◆ EXTRACTED DATA
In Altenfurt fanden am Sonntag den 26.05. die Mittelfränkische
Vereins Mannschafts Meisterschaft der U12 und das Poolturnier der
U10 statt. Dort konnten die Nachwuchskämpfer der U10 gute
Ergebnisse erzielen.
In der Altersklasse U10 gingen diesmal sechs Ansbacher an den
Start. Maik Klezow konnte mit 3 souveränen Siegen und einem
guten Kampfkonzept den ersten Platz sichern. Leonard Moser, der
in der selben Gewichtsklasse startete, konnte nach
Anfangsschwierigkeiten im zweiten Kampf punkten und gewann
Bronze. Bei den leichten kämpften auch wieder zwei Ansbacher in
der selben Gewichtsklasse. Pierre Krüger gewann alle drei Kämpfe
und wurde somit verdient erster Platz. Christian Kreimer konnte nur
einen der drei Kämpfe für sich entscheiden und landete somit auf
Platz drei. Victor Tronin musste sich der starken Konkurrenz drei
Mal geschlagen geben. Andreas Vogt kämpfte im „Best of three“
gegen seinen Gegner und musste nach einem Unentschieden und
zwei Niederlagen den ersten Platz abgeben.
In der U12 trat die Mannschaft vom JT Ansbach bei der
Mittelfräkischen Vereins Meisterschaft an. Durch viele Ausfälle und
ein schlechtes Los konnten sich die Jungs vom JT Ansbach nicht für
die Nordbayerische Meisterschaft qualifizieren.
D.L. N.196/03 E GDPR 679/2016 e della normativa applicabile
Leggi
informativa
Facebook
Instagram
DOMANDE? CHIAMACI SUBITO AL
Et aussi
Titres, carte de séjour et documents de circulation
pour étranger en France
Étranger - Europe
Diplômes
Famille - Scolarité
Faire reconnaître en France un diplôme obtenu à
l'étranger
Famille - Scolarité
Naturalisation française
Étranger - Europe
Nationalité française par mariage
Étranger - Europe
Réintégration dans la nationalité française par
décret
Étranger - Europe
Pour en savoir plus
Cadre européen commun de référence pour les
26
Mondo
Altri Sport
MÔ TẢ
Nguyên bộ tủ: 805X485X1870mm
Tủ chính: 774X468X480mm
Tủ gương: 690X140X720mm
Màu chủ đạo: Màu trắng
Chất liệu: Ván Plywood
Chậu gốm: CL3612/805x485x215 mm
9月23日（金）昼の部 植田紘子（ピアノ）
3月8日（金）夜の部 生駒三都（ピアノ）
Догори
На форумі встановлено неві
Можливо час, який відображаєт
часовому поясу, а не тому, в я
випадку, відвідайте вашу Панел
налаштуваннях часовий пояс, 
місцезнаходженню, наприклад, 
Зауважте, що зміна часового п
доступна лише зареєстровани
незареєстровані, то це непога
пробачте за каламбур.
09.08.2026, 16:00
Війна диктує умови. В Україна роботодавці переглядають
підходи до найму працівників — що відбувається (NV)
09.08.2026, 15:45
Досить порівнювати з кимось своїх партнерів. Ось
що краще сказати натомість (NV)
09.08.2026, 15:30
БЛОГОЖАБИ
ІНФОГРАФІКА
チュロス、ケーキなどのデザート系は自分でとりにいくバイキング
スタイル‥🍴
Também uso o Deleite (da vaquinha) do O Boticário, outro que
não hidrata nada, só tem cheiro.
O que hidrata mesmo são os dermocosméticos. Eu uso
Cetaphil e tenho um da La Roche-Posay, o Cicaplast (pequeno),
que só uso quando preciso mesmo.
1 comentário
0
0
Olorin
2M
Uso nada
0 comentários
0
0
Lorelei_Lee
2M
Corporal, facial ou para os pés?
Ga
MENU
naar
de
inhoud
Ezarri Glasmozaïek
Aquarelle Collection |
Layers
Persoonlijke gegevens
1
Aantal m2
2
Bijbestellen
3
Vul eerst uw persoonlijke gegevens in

◆ ACTIVITY
Select every line in the material above where the string "selben" occurs, and copy it.

◆ EXERCISE RESULT
in der selben Gewichtsklasse startete, konnte nach
der selben Gewichtsklasse. Pierre Krüger gewann alle drei Kämpfe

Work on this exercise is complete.